While the answer by @AJNeufeld correctly explains the shortcomings regarding normal Python in your code, there is indeed a faster way using numpy.
First, you can build a mask of all pixels that have the value 1:
mask = (img == [1, 1, 1]).all(axis=-1)
This mask is already the same as the output of your generateArray.
Executing your function takes about 720 ms ± 17.9 ms on my machine with some image file I had lying around (PNG, 471 x 698 pixels), whereas the generation of this mask is a hundred times faster at 7.37 ms ± 96.6 µs.

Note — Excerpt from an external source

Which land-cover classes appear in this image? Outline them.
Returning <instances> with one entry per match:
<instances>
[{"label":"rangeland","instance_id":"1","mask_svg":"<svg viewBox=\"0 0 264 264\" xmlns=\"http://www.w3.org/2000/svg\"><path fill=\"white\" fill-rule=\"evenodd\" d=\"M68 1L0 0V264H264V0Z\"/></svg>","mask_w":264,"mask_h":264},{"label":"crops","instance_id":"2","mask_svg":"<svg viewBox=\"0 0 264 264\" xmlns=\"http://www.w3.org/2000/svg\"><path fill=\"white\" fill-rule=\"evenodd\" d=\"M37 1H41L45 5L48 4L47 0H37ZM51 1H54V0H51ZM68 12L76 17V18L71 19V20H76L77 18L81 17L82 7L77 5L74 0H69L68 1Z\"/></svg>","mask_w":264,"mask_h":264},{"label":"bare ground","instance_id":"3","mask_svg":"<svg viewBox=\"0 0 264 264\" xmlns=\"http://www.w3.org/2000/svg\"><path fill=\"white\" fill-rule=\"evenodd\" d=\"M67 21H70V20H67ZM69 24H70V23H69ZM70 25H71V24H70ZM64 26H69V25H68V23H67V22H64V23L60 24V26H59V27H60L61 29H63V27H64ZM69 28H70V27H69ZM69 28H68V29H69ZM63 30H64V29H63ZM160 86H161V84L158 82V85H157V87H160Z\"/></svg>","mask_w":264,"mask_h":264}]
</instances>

Now we construct two images, one completely black and one completely white:
black = np.zeros_like(img)
white = np.ones_like(img)
And then you can use numpy.where to conditionally on the mask use those two images:
img_bw = np.where(mask[:,:,None], white, black)
The weird looking slicing with None just makes sure that the mask has the right dimensionality (i.e. three values per pixel, instead of just one).
Putting it all together:
import matplotlib.pyplot as plt
import matplotlib.image as mpimg
import numpy as np
def to_bw(img):
"""Return a black and white copy of `img`.
Pixels which are white in the original image stay white,
all other pixels are turned black.
"""
mask = (img == [1, 1, 1]).all(axis=-1)
black = np.zeros_like(img)
white = np.ones_like(img)
return np.where(mask[:,:,None], white, black)
if __name__ == "__main__":
img = mpimg.imread('./Training/Image1.png')
img_bw = to_bw(img)
plt.imshow(img_bw)
plt.show()
The whole to_bw function only takes 14 ms ± 324 µs.